JDK-4937509 : (tz) sun.tools.javazic.Gen uses String.getBytes - native encoding incorrectly assumed
  • Type: Bug
  • Component: core-libs
  • Sub-Component: java.util:i18n
  • Affected Version: 5.0u4,5.0u14,6
  • Priority: P5
  • Status: Resolved
  • Resolution: Fixed
  • OS: generic
  • CPU: generic
  • Submitted: 2003-10-14
  • Updated: 2005-10-10
  • Resolved: 2005-10-10
The Version table provides details related to the release that this issue/RFE will be addressed.

Unresolved : Release in which this issue/RFE will be addressed.
Resolved: Release in which this issue/RFE has been resolved.
Fixed : Release in which this issue/RFE has been fixed. The release containing this fix may be available for download as an Early Access Release or a General Availability Release.

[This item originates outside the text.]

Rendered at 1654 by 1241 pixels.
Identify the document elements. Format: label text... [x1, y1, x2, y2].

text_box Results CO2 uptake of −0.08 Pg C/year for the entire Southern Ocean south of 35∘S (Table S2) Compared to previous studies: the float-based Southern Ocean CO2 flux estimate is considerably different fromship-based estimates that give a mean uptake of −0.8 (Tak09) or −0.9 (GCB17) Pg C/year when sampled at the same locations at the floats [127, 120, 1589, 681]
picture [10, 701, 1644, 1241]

To download the current JDK release, click here.
JDK 6
6 b56Fixed
Related Reports
Duplicate :  
Relates :  
Relates :  
Description
This is the i18n related part of bug 4927428 which reports the following
general problem in the jdk.


We are currently into porting J2SE V1.4.2 to our mainframe platform,
where the native encoding is EBCDIC. Several tests in JCK failed because
of the careless use of java.lang.String.getBytes() in other java classes;
use of native encoding is essentially wrongfully hardcoded into these
classes.

We compiled the following list of modifications that were necessary to
pass the JCK tests. There are a lot more suspicious uses of getBytes(),
where we were not able to decide whether their usage is right or wrong.

ACTION ITEM:
Please initiate some kind of overall review of the encoding issue,
and fix all java classes where the problem occurs.

=== Start of list ===

The method getBytes() in java.lang.String converts implictly with native
encoding. The usage of this method on machines where native encoding is
not ISO-8859-1 or some compatible ASCII encoding is wrong in J2SE SDK
1.4.2 in the following cases.

sun/tools/javazic/Gen.java
// all occurrences of getBytes() have to be changed to 
// getBytes("US-ASCII") because in sun/util/calendar/ZoneInfoFile.java
// the file is read with US-ASCII encoding

=== end of list ===

Comments
EVALUATION Changed both ZoneInfoFile.java and Gen.java to specify UTF-8.
26-09-2005

EVALUATION Suggested fix from customer: see 6328471. Original question from Sun was: > When porting J2SE to an EBCDIC-based system, do you want to convert > the Olson public source (text files originally encoded in ASCII) to > EBCDIC-based encoding? Customer answer: > We do not convert these files to EBCDIC because they also contain > binary data and are not edited by hand. In sun.util.calendar.ZoneInfoFile > the encoding of the text parts is already assumed to be US-ASCII (see the > use of the String-constructor), so we suggest that in sun.tools.javazic.Gen > all occurrences of getBytes() must be changed to getBytes("US-ASCII").
24-09-2005

CONVERTED DATA BugTraq+ Release Management Values COMMIT TO FIX: mustang
06-08-2004

EVALUATION I intentionally left that part untouched because there's an unknown portability requirement. That is, when porting J2SE to an EBCDIC-based system, do they want to convert the Olson public source (text files originally encoded in ASCII) to EBCDIC-based encoding? If so, how can we get the encoding name of the text files? ###@###.### 2003-10-15 I still need answers to my questions above. Ohterwise, I will assume UTF-8 encoding for any systems. ###@###.### 2003-11-18 Couldn't get any feedback for more than a half year. The implementation may be changed to assume UTF-8. However, we need to be consistent with the direction of the Olson public source encoding. ###@###.### 2004-06-01
01-06-2004